How does the article suggest that we avoid the pitfalls of such a situation developing here in Guyana they suggest the following “First, the donor community should extend the International Finance Corporation’s recently updated transparency requirements for extractive industries to all bilateral development finance. Second, the international community should work to build demand for accountability in resource-rich countries by providing grants to local civil society actors, so that they are in a position to monitor revenue flows. Third, major financial centers should agree to harmonize transparency requirements for extractive industries in the biggest stock exchanges, building on the Dodd-Frank legislation. Finally, the financial institutions that subscribe to the Equator Principles should “establish independent monitoring mechanisms” to ensure that their membership is actually living by these standards, rather than paying them mere lip service,” and “Finally, given the difficulty of winning global endorsement for all of these initiatives separately, the United States should push them as a package”. This basket of initiatives, if implemented, could give developing countries a fighting chance to ward off the resource curse.

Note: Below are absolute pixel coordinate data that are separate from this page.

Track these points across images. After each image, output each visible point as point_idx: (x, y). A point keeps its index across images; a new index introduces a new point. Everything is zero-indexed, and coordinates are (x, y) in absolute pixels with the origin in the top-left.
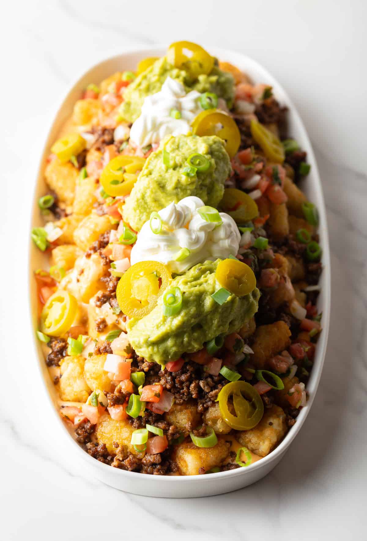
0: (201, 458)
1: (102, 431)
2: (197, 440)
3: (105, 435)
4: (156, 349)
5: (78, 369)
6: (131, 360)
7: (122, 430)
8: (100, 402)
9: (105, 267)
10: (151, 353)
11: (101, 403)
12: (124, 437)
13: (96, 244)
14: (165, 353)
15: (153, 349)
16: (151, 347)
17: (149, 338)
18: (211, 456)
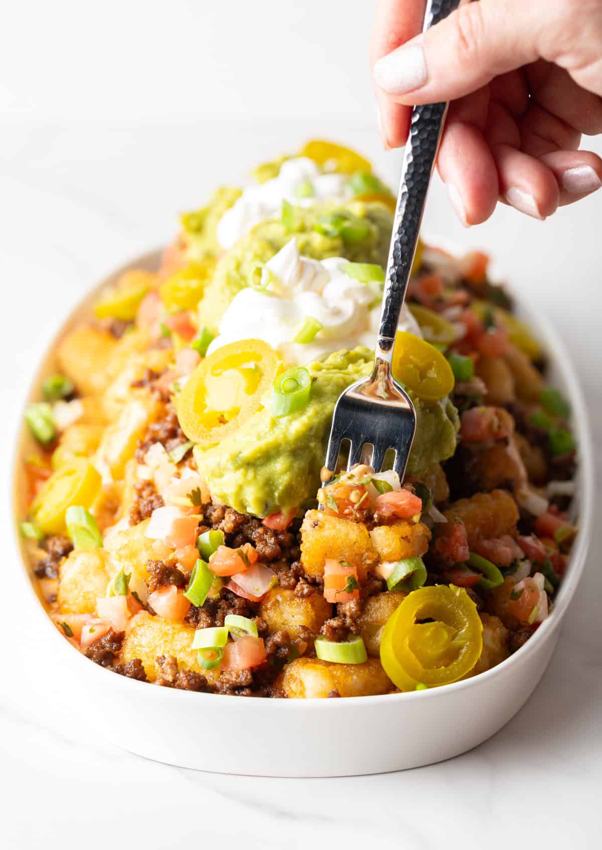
0: (333, 677)
1: (136, 643)
2: (326, 649)
3: (140, 649)
4: (251, 474)
5: (95, 561)
6: (200, 517)
7: (176, 637)
8: (134, 591)
9: (159, 405)
10: (241, 482)
11: (135, 594)
12: (178, 647)
13: (144, 376)
14: (269, 484)
15: (245, 475)
16: (242, 471)
17: (240, 453)
18: (355, 677)
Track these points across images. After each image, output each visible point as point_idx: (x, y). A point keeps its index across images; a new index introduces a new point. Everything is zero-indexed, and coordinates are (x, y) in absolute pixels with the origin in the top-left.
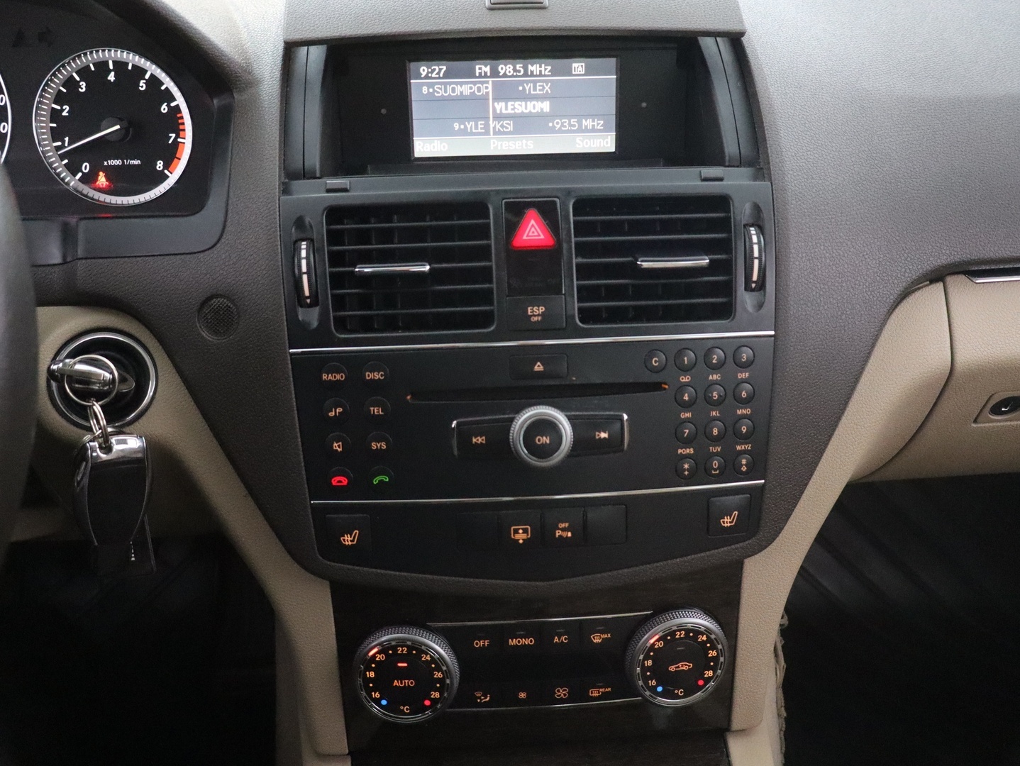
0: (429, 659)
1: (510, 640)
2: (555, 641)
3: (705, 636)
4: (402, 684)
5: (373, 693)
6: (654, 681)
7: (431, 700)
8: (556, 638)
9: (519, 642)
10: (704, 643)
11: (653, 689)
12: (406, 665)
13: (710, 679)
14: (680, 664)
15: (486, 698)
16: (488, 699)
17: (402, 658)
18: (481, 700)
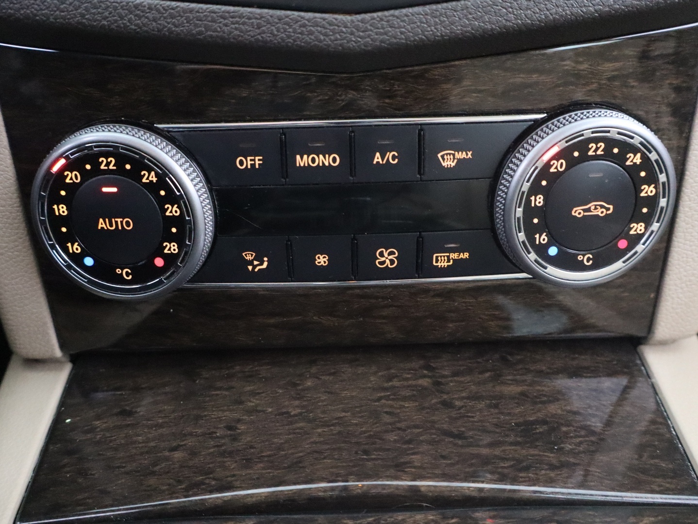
0: (155, 180)
1: (298, 157)
2: (376, 160)
3: (639, 155)
4: (111, 225)
5: (69, 245)
6: (544, 236)
7: (166, 257)
8: (378, 154)
9: (313, 160)
10: (636, 168)
11: (541, 251)
12: (115, 190)
13: (639, 237)
14: (592, 205)
15: (261, 264)
16: (265, 265)
17: (109, 177)
18: (255, 267)
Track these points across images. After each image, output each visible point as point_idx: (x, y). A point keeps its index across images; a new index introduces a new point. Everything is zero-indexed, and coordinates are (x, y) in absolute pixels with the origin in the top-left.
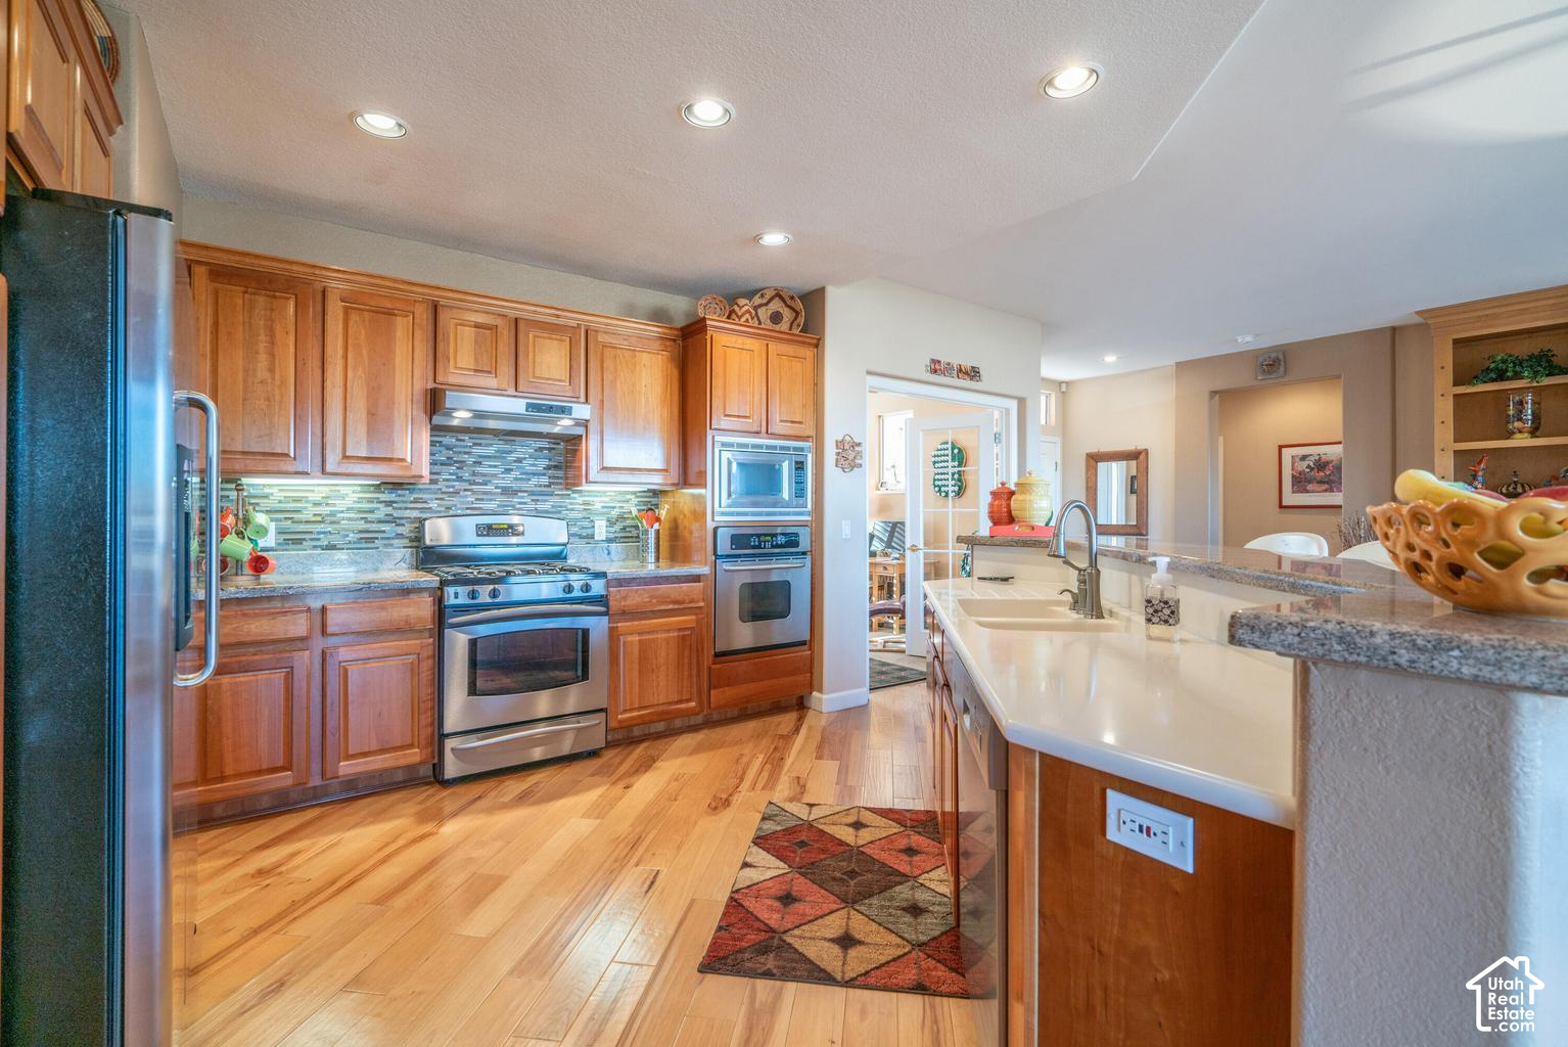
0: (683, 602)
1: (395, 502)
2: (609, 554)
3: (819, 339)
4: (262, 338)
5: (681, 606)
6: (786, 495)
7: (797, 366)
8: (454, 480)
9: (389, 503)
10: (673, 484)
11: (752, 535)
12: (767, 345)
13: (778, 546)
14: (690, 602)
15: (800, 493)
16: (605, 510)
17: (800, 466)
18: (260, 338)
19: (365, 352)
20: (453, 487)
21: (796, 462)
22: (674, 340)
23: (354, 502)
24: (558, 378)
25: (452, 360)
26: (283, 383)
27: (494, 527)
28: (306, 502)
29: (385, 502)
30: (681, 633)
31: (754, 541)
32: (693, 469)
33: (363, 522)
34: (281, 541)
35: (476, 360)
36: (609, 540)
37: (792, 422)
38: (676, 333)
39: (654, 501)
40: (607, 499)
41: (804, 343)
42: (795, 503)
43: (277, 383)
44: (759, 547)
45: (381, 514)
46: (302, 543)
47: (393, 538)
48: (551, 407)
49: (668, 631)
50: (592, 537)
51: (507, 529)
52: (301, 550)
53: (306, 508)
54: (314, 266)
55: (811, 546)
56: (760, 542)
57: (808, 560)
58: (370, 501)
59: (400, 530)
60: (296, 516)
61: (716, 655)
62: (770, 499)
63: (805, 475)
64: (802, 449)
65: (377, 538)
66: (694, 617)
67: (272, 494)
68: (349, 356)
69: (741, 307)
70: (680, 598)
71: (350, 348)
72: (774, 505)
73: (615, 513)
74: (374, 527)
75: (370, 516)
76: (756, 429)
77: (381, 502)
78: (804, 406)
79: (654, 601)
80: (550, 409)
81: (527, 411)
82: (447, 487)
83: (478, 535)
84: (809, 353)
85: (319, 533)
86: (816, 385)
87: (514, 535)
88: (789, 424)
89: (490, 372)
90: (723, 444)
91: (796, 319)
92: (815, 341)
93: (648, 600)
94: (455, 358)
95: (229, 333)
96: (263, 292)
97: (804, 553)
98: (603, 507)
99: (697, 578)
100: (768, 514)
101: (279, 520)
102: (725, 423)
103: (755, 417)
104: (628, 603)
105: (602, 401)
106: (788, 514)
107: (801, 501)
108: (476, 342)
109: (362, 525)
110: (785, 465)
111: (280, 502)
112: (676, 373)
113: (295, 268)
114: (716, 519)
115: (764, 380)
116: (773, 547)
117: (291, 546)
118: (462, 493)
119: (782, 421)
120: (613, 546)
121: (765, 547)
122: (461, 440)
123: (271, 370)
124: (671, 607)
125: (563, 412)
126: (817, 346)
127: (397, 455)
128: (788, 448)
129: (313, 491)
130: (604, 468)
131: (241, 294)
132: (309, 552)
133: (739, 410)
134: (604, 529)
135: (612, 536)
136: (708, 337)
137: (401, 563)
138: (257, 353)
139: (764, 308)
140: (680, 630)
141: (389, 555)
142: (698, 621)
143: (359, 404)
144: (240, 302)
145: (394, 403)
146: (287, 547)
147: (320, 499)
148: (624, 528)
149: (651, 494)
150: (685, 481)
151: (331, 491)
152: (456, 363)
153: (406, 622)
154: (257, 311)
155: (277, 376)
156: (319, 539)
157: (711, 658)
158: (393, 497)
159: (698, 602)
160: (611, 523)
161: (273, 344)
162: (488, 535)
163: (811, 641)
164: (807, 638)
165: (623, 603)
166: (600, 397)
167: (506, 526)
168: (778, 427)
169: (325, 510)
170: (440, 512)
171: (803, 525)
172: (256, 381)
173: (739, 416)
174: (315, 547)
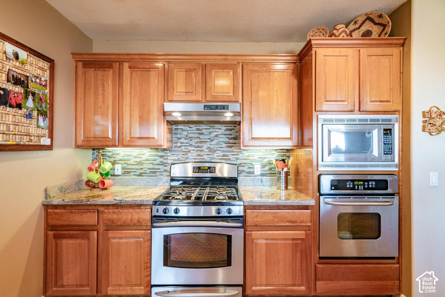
0: (296, 222)
1: (163, 156)
2: (262, 182)
3: (406, 39)
4: (100, 89)
5: (294, 224)
6: (376, 153)
7: (385, 61)
8: (188, 146)
9: (161, 157)
10: (294, 146)
11: (348, 181)
12: (359, 51)
13: (369, 189)
14: (301, 223)
15: (388, 151)
16: (260, 159)
17: (388, 132)
18: (99, 89)
19: (138, 90)
20: (188, 149)
21: (385, 130)
22: (295, 63)
23: (148, 156)
24: (227, 92)
25: (175, 89)
26: (108, 107)
27: (201, 168)
28: (132, 156)
29: (160, 156)
30: (294, 242)
31: (349, 185)
32: (306, 137)
33: (152, 165)
34: (123, 172)
35: (186, 87)
36: (262, 175)
37: (381, 101)
38: (295, 58)
39: (287, 154)
40: (261, 154)
41: (391, 44)
42: (384, 158)
43: (106, 107)
44: (353, 189)
45: (158, 162)
46: (130, 173)
47: (163, 172)
48: (217, 106)
49: (286, 239)
50: (253, 173)
51: (208, 169)
52: (130, 176)
53: (131, 159)
54: (118, 54)
55: (399, 189)
56: (354, 185)
57: (396, 199)
58: (155, 156)
59: (166, 168)
60: (128, 162)
61: (321, 258)
62: (362, 156)
63: (393, 140)
64: (390, 120)
65: (157, 172)
66: (304, 232)
67: (120, 153)
68: (132, 92)
69: (338, 30)
70: (294, 219)
71: (132, 89)
72: (365, 160)
73: (266, 161)
74: (156, 167)
75: (155, 162)
76: (350, 108)
77: (158, 156)
78: (391, 89)
79: (276, 219)
80: (217, 107)
81: (204, 109)
82: (185, 149)
83: (194, 172)
84: (396, 51)
85: (136, 169)
86: (402, 73)
87: (210, 172)
88: (379, 103)
89: (192, 93)
90: (325, 120)
91: (383, 30)
92: (402, 41)
93: (271, 219)
94: (176, 88)
95: (89, 88)
96: (101, 69)
97: (393, 195)
98: (259, 158)
99: (306, 207)
100: (360, 166)
101: (122, 164)
102: (325, 106)
103: (350, 100)
104: (258, 220)
105: (251, 102)
106: (378, 166)
107: (389, 157)
108: (186, 79)
109: (151, 166)
110: (375, 133)
111: (123, 156)
112: (295, 82)
113: (112, 57)
114: (320, 169)
115: (357, 75)
116: (365, 189)
117: (127, 174)
118: (191, 151)
119: (372, 101)
120: (264, 178)
121: (358, 189)
122: (191, 127)
123: (103, 102)
124: (287, 224)
125: (224, 108)
126: (403, 45)
127: (151, 136)
128: (378, 120)
129: (134, 152)
130: (252, 138)
131: (93, 71)
132: (132, 177)
133: (336, 97)
134: (259, 169)
135: (264, 172)
136: (313, 52)
137: (166, 183)
138: (99, 95)
139: (357, 31)
140: (293, 239)
141: (161, 179)
142: (306, 235)
143: (136, 114)
144: (93, 75)
145: (150, 112)
146: (125, 175)
147: (136, 155)
148: (270, 169)
149: (286, 151)
150: (302, 144)
151: (140, 152)
152: (177, 90)
153: (138, 221)
154: (99, 77)
155: (106, 104)
156: (136, 172)
157: (317, 260)
158: (163, 154)
159: (306, 223)
160: (264, 166)
161: (104, 90)
162: (198, 172)
163: (398, 258)
164: (396, 255)
165: (256, 220)
166: (250, 100)
167: (207, 168)
168: (369, 106)
169: (138, 160)
170: (182, 160)
171: (391, 174)
172: (98, 107)
173: (336, 101)
174: (134, 175)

Should we offer this money directly to the citizens as suggested? I don’t know, what I do know is that governing coalition partners should not be behaving in this manner in public.
And finally, I want to point out to Mr. Sharma that as far as criticisms of the functioning by its coalition partners in Government are concerned and the Guyana’s public’s perception of it, I want to add these words of caution “people who live in glass houses should not throw stones.”
I’m not even going to ask, if they have determined that the US$460 million EXXONMobil is demanding as pre-contract costs which we owe, has been verified?